Material for this exercise

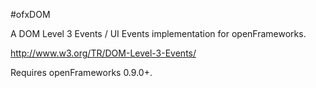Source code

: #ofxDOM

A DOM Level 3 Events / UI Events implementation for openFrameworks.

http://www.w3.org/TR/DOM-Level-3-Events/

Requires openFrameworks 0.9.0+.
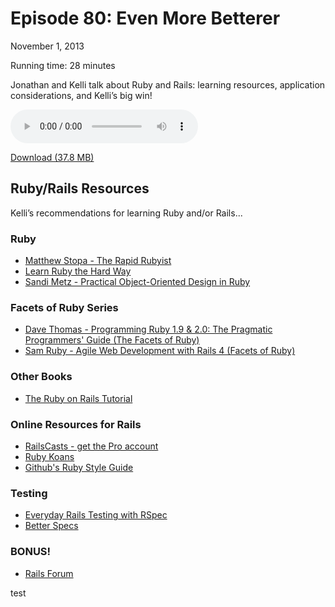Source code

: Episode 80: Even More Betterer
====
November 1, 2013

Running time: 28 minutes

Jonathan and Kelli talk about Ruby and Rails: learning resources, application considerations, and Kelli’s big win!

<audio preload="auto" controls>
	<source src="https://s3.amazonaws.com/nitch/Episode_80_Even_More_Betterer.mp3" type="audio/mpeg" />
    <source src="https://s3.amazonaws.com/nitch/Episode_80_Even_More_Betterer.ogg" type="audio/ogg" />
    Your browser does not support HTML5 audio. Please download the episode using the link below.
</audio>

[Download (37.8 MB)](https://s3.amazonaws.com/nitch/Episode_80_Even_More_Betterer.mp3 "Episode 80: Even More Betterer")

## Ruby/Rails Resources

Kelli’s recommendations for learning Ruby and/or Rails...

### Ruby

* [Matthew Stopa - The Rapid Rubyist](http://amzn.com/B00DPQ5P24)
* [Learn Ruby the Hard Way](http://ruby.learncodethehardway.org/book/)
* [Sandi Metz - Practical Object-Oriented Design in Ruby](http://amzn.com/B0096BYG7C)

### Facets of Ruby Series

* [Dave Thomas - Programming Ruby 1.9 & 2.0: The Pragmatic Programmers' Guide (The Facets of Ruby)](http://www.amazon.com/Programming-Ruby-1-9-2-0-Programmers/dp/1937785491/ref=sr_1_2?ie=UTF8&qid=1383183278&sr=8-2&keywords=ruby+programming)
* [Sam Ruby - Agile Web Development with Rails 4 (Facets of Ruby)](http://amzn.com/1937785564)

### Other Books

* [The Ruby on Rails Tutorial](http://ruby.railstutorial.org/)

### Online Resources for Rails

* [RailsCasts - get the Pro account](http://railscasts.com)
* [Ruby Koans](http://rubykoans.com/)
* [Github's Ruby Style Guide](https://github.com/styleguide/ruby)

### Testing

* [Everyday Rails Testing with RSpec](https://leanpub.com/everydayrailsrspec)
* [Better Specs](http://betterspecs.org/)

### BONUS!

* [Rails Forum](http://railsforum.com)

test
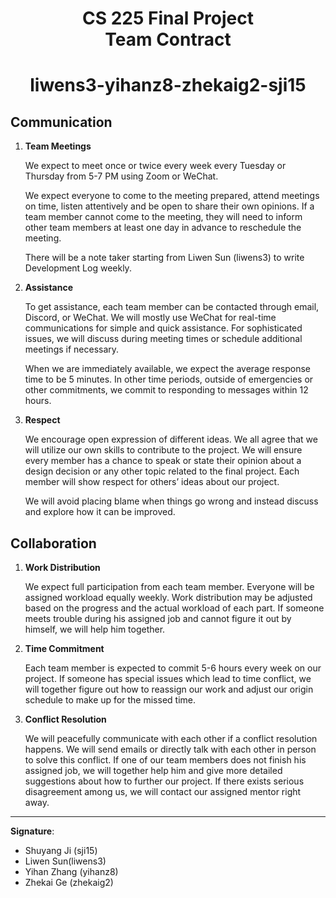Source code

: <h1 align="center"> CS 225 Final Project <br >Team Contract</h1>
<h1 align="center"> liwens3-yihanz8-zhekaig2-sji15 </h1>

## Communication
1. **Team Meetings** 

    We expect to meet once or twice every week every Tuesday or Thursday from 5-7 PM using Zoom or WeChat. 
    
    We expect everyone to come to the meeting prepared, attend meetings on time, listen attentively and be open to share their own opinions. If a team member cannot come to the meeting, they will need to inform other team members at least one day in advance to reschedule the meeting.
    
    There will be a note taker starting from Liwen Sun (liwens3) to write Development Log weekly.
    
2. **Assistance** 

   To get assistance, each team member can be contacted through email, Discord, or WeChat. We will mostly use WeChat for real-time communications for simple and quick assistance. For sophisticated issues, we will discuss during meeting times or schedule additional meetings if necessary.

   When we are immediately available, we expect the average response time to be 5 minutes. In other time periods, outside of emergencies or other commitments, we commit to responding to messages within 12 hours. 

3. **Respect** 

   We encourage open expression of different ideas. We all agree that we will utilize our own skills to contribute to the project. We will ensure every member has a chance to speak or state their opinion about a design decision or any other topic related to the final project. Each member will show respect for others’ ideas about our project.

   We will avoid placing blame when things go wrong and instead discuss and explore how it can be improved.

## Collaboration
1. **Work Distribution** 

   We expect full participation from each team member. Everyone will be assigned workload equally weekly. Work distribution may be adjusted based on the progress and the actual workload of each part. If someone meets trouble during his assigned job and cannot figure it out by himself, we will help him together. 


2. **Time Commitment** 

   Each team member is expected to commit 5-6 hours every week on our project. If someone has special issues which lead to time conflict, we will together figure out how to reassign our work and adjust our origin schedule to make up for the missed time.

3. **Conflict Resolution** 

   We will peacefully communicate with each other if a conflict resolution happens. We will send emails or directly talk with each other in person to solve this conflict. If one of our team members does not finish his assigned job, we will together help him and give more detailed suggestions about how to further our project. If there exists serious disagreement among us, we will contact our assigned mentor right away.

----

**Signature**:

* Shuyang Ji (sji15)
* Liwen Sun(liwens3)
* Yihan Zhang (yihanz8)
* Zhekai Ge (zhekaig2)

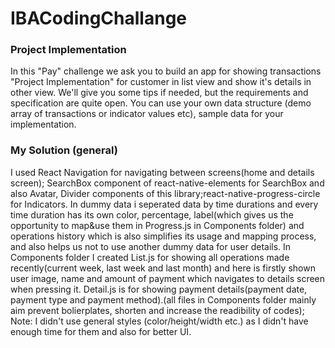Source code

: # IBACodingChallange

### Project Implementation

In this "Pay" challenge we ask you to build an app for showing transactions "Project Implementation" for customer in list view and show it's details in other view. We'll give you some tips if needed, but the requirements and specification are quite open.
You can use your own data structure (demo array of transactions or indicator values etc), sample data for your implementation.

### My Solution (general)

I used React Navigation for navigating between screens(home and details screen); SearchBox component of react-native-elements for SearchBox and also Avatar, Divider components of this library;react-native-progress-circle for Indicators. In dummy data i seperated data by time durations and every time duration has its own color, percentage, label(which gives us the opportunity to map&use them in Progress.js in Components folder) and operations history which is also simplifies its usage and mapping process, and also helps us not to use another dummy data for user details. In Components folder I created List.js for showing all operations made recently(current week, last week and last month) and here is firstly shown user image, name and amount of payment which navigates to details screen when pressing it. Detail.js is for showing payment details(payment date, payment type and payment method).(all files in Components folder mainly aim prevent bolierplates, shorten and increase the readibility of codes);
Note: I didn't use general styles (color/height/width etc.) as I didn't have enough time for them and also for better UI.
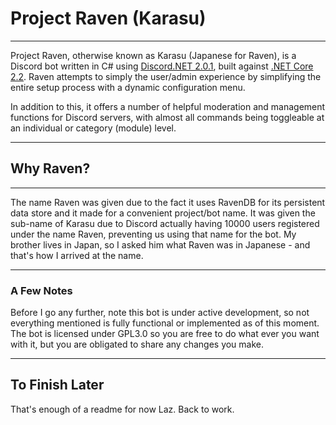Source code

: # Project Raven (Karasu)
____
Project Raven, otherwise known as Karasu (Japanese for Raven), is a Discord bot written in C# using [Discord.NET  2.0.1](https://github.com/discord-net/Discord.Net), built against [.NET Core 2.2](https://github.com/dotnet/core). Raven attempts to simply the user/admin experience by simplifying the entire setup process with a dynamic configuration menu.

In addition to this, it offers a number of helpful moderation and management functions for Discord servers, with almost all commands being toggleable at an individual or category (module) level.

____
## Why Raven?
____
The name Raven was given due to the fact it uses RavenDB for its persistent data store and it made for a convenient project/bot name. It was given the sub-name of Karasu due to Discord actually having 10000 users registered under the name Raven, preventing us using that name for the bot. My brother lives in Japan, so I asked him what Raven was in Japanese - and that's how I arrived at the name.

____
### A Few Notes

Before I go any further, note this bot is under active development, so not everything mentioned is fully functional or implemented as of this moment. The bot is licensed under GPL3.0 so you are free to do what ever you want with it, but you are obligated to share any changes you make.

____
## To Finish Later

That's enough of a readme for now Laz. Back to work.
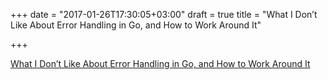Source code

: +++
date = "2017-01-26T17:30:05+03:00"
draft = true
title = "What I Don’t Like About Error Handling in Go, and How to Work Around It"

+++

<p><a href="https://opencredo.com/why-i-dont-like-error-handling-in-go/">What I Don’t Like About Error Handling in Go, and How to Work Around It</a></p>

Your goal
Repeat, word for word and with no pictures, only the lines running from the beginning of the data to the line that contains "### Online Resources for Rails".

Solution to the exercise
Source code

: #ofxDOM

A DOM Level 3 Events / UI Events implementation for openFrameworks.

http://www.w3.org/TR/DOM-Level-3-Events/

Requires openFrameworks 0.9.0+.
Source code

: Episode 80: Even More Betterer
====
November 1, 2013

Running time: 28 minutes

Jonathan and Kelli talk about Ruby and Rails: learning resources, application considerations, and Kelli’s big win!

<audio preload="auto" controls>
	<source src="https://s3.amazonaws.com/nitch/Episode_80_Even_More_Betterer.mp3" type="audio/mpeg" />
    <source src="https://s3.amazonaws.com/nitch/Episode_80_Even_More_Betterer.ogg" type="audio/ogg" />
    Your browser does not support HTML5 audio. Please download the episode using the link below.
</audio>

[Download (37.8 MB)](https://s3.amazonaws.com/nitch/Episode_80_Even_More_Betterer.mp3 "Episode 80: Even More Betterer")

## Ruby/Rails Resources

Kelli’s recommendations for learning Ruby and/or Rails...

### Ruby

* [Matthew Stopa - The Rapid Rubyist](http://amzn.com/B00DPQ5P24)
* [Learn Ruby the Hard Way](http://ruby.learncodethehardway.org/book/)
* [Sandi Metz - Practical Object-Oriented Design in Ruby](http://amzn.com/B0096BYG7C)

### Facets of Ruby Series

* [Dave Thomas - Programming Ruby 1.9 & 2.0: The Pragmatic Programmers' Guide (The Facets of Ruby)](http://www.amazon.com/Programming-Ruby-1-9-2-0-Programmers/dp/1937785491/ref=sr_1_2?ie=UTF8&qid=1383183278&sr=8-2&keywords=ruby+programming)
* [Sam Ruby - Agile Web Development with Rails 4 (Facets of Ruby)](http://amzn.com/1937785564)

### Other Books

* [The Ruby on Rails Tutorial](http://ruby.railstutorial.org/)

### Online Resources for Rails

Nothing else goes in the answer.